Work instructions: In the entries that follow, which lines hold the string "processes"? List them.

━━━━━━

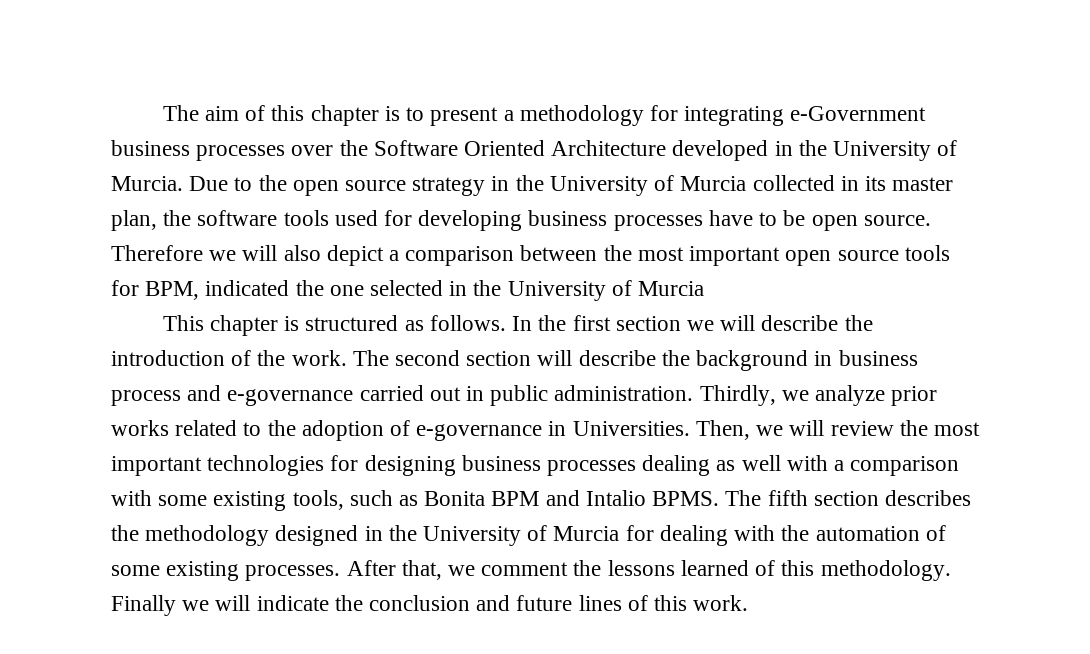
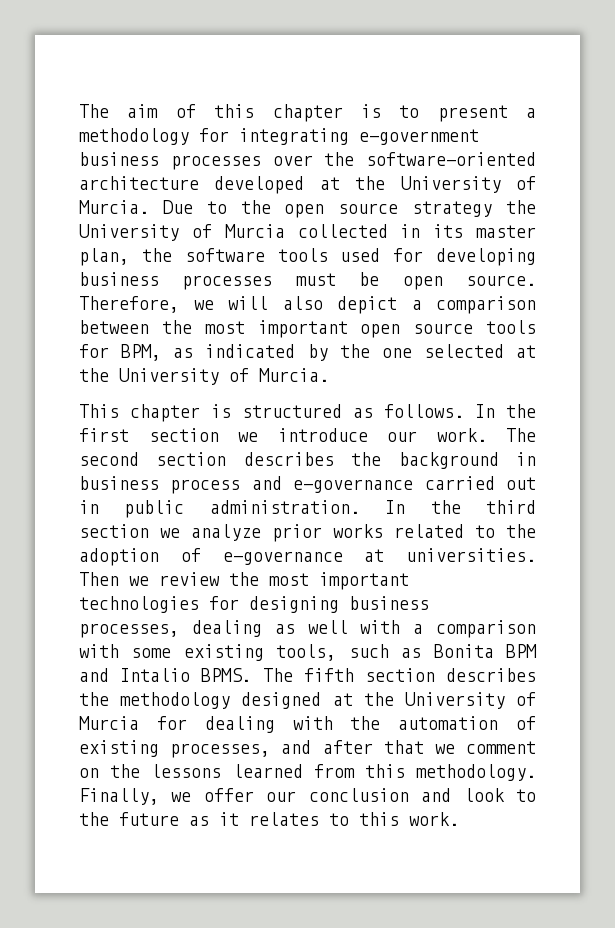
[790,106,927,121] e-Government -> [359,129,479,145] e-government
[373,140,793,161] Software Oriented Architecture developed in -> [366,152,536,166] [79,176,340,194] software-oriented architecture developed at
[491,176,510,191] in -> (493, 209) none
[708,210,778,226] have to -> [295,273,336,286] must
[111,245,203,261] Therefore -> [79,296,179,313] Therefore,
[205,280,290,296] indicated -> [173,344,328,361] as indicated by
[449,280,705,301] in the University of Murcia -> [516,345,536,358] [79,368,329,385] at the University of Murcia.
[720,315,873,331] [111,350,286,366] will describe the introduction of the -> [277,428,417,442] introduce our
[537,350,656,366] will describe -> [243,452,334,466] describes
[699,385,776,406] Thirdly, -> [385,500,536,514] [79,524,149,538] In the third section
[548,420,825,440] in Universities. Then, we will -> [364,548,536,562] [79,572,149,586] at universities. Then we
[547,460,637,476] processes -> [79,623,179,638] processes,
[364,526,383,541] in -> [332,693,353,706] at
[111,560,442,581] some existing processes. After that, -> [79,740,424,758] existing processes, and after that
(569, 569) none -> [79,768,99,778] on
[755,560,776,576] of -> [313,764,355,778] from
[111,595,648,616] Finally we will indicate the conclusion and future lines of -> [79,788,536,805] [79,812,349,826] Finally, we offer our conclusion and look to the future as it relates to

━━━━━━

Task response:
[547,460,637,476] processes -> [79,623,179,638] processes,
[111,560,442,581] some existing processes. After that, -> [79,740,424,758] existing processes, and after that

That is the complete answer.